**Problem statement**
Repeat the data that follows, word for word, without the images.

**Dataset entries**
++++

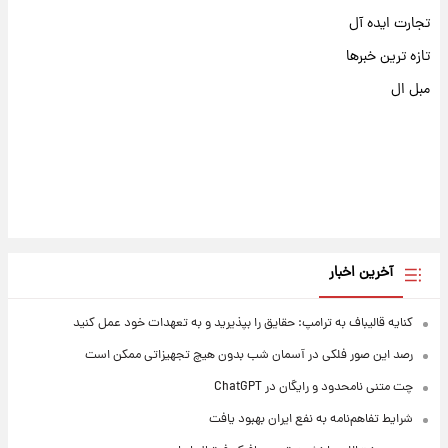
تجارت ایده آل
تازه ترین خبرها
مبل ال
آخرین اخبار
کنایه قالیباف به ترامپ: حقایق را بپذیرید و به تعهدات خود عمل کنید
رصد این صور فلکی در آسمان شب بدون هیچ تجهیزاتی ممکن است
چت متنی نامحدود و رایگان در ChatGPT
شرایط تفاهم‌نامه به نفع ایران بهبود یافت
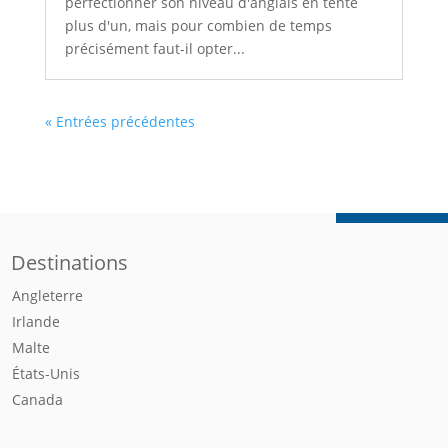
perfectionner son niveau d'anglais en tente
plus d'un, mais pour combien de temps
précisément faut-il opter...
« Entrées précédentes
Destinations
Angleterre
Irlande
Malte
États-Unis
Canada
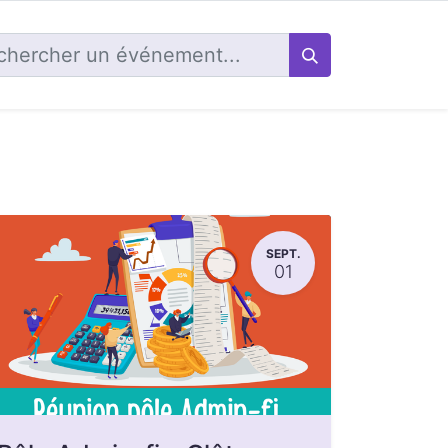
SEPT.
01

++++

**Solution for this task**
تجارت ایده آل
تازه ترین خبرها
مبل ال
آخرین اخبار
کنایه قالیباف به ترامپ: حقایق را بپذیرید و به تعهدات خود عمل کنید
رصد این صور فلکی در آسمان شب بدون هیچ تجهیزاتی ممکن است
چت متنی نامحدود و رایگان در ChatGPT
شرایط تفاهم‌نامه به نفع ایران بهبود یافت
perfectionner son niveau d'anglais en tente
plus d'un, mais pour combien de temps
précisément faut-il opter...
« Entrées précédentes
Destinations
Angleterre
Irlande
Malte
États-Unis
Canada
SEPT.
01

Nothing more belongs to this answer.